*INSTRUCTIONS TO FOLLOW*
Beginning with the first line of the data below, extract each line up to and including the one containing "negative for protein". Copy them exactly and add nothing.

*DATA RECORDS*

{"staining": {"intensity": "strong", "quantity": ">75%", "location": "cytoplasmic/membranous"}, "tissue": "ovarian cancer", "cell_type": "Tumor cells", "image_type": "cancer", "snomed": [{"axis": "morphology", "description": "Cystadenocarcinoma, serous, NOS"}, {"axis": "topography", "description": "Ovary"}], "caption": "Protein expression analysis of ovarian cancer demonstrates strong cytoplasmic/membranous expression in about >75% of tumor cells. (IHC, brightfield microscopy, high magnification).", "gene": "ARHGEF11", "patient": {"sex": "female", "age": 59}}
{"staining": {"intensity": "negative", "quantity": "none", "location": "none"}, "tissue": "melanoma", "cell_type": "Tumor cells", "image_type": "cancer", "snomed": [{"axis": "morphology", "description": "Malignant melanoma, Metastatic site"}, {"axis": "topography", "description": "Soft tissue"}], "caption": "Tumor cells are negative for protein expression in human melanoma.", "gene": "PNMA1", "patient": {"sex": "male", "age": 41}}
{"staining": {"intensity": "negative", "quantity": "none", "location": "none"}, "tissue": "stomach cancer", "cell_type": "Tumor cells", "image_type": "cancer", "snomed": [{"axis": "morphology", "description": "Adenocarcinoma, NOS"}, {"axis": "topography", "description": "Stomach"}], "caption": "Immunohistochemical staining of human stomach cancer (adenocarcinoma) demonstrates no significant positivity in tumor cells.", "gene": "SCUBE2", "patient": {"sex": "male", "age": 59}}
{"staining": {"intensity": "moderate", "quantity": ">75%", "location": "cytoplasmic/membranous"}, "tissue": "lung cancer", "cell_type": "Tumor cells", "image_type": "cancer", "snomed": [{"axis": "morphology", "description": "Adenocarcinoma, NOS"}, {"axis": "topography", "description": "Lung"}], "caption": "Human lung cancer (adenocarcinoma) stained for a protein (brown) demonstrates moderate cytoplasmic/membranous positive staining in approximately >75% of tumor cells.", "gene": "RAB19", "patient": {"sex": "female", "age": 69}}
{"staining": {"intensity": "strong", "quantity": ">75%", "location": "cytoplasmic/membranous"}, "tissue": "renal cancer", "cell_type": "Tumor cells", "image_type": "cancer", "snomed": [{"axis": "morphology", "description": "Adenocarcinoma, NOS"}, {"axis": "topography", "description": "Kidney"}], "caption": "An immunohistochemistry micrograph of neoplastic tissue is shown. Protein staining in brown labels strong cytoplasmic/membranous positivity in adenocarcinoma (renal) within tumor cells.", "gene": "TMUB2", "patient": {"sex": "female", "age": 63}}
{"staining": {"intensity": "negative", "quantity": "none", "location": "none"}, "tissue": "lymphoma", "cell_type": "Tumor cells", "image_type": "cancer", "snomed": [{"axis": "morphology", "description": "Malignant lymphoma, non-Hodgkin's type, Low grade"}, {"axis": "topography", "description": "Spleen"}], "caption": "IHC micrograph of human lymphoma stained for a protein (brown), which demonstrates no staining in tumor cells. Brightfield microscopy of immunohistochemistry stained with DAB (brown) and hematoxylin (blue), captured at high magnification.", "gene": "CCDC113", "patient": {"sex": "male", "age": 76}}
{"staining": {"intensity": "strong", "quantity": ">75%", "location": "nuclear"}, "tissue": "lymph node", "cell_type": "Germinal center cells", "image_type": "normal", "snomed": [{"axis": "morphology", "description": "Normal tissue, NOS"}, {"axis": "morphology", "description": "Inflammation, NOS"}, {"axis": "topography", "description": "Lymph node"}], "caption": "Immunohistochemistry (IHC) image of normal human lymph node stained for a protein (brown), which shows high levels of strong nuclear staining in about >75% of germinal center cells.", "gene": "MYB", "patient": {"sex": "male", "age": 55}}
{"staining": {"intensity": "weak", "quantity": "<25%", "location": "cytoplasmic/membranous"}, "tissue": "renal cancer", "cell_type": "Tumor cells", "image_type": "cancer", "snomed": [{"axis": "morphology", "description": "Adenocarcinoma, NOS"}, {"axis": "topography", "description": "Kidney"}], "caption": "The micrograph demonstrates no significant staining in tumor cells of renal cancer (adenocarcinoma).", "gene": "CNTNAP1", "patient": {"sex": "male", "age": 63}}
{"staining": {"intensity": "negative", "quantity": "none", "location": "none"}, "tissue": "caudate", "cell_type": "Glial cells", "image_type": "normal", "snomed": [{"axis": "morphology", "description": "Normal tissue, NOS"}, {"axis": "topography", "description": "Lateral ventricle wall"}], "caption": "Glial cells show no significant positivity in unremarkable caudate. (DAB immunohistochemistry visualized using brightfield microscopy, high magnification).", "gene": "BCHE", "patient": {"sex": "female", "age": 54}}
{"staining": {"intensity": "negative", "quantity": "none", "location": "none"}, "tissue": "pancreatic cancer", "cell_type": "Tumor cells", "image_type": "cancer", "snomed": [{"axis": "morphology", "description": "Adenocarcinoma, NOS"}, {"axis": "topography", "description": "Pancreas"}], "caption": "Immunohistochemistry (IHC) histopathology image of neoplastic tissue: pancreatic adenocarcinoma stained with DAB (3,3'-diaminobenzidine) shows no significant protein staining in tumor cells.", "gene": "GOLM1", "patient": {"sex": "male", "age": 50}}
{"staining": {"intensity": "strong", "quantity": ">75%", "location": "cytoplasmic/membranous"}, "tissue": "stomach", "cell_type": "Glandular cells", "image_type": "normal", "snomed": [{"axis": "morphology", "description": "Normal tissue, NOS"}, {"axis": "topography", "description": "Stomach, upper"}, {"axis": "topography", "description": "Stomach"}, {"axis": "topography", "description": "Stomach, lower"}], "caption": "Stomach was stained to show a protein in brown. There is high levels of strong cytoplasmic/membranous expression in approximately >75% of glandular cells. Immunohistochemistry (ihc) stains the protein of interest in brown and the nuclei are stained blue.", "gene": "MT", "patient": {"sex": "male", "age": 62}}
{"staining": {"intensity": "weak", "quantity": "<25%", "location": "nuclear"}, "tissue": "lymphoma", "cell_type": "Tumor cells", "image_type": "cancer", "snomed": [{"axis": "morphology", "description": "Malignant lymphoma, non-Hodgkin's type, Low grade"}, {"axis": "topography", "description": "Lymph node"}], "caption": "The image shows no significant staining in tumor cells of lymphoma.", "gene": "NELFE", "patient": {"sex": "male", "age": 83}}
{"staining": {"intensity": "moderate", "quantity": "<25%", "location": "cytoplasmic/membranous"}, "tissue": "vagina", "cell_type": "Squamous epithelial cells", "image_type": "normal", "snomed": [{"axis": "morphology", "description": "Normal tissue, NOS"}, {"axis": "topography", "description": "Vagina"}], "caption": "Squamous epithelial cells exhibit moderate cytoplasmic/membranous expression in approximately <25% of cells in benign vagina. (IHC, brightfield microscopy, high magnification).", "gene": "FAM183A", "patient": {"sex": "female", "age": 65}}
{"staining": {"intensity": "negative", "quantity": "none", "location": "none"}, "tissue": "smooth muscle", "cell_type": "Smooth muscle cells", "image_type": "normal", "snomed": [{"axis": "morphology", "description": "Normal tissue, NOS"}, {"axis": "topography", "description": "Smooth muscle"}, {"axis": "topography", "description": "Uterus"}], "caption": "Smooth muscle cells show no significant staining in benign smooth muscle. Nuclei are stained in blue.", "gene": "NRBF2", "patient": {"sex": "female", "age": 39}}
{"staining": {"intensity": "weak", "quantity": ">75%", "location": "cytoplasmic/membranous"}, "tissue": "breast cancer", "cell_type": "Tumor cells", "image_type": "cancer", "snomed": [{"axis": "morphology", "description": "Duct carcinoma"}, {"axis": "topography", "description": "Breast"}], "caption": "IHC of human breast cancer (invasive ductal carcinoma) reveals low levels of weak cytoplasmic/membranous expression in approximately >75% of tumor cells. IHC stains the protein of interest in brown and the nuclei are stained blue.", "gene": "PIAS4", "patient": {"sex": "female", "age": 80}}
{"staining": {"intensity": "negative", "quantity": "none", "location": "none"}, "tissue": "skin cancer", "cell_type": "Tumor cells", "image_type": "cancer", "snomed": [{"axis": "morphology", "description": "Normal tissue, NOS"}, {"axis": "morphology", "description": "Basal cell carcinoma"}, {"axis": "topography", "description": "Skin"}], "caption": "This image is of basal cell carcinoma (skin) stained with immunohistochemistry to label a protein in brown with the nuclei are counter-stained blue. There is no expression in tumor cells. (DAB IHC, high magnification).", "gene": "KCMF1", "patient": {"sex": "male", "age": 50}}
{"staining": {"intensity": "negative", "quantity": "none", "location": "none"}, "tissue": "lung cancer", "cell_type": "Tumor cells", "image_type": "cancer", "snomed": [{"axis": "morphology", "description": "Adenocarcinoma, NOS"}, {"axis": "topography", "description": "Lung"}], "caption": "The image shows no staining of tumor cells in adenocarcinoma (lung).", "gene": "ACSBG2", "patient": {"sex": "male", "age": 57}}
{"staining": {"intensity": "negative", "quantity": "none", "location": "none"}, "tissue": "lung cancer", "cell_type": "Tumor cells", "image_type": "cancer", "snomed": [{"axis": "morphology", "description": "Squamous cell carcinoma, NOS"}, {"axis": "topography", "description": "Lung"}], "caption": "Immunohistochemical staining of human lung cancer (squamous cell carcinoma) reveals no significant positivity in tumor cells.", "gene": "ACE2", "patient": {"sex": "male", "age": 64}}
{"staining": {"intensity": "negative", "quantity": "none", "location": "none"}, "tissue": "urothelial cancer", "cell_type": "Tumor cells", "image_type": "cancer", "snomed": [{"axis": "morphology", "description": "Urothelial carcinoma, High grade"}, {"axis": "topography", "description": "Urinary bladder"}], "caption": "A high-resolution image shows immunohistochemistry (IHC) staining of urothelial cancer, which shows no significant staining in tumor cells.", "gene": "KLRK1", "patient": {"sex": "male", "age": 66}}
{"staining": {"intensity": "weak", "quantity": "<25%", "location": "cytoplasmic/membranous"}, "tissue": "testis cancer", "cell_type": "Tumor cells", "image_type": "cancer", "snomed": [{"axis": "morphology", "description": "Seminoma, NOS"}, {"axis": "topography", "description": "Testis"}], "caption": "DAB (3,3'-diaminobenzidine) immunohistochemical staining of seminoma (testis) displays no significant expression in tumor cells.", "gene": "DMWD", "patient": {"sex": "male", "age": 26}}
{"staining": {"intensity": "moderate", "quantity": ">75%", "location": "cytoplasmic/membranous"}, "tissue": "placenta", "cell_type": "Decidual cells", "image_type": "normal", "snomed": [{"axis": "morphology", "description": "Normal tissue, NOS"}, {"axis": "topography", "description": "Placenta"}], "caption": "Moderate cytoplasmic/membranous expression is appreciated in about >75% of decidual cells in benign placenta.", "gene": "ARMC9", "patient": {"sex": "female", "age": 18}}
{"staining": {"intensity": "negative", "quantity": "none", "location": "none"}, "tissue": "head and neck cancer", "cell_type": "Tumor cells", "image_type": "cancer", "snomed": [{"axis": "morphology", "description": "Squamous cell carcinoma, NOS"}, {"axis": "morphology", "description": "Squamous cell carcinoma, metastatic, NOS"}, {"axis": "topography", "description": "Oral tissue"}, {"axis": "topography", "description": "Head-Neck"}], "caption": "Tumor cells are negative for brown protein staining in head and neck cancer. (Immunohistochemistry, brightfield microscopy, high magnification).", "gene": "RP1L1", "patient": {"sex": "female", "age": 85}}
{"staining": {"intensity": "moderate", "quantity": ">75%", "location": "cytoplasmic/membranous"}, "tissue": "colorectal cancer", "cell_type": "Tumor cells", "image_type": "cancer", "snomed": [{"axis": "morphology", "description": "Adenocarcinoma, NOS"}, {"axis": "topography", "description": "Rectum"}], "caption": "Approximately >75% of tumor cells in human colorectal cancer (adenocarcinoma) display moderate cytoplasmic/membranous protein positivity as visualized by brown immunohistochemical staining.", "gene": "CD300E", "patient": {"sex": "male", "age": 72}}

*SOLVED EXERCISE*
{"staining": {"intensity": "strong", "quantity": ">75%", "location": "cytoplasmic/membranous"}, "tissue": "ovarian cancer", "cell_type": "Tumor cells", "image_type": "cancer", "snomed": [{"axis": "morphology", "description": "Cystadenocarcinoma, serous, NOS"}, {"axis": "topography", "description": "Ovary"}], "caption": "Protein expression analysis of ovarian cancer demonstrates strong cytoplasmic/membranous expression in about >75% of tumor cells. (IHC, brightfield microscopy, high magnification).", "gene": "ARHGEF11", "patient": {"sex": "female", "age": 59}}
{"staining": {"intensity": "negative", "quantity": "none", "location": "none"}, "tissue": "melanoma", "cell_type": "Tumor cells", "image_type": "cancer", "snomed": [{"axis": "morphology", "description": "Malignant melanoma, Metastatic site"}, {"axis": "topography", "description": "Soft tissue"}], "caption": "Tumor cells are negative for protein expression in human melanoma.", "gene": "PNMA1", "patient": {"sex": "male", "age": 41}}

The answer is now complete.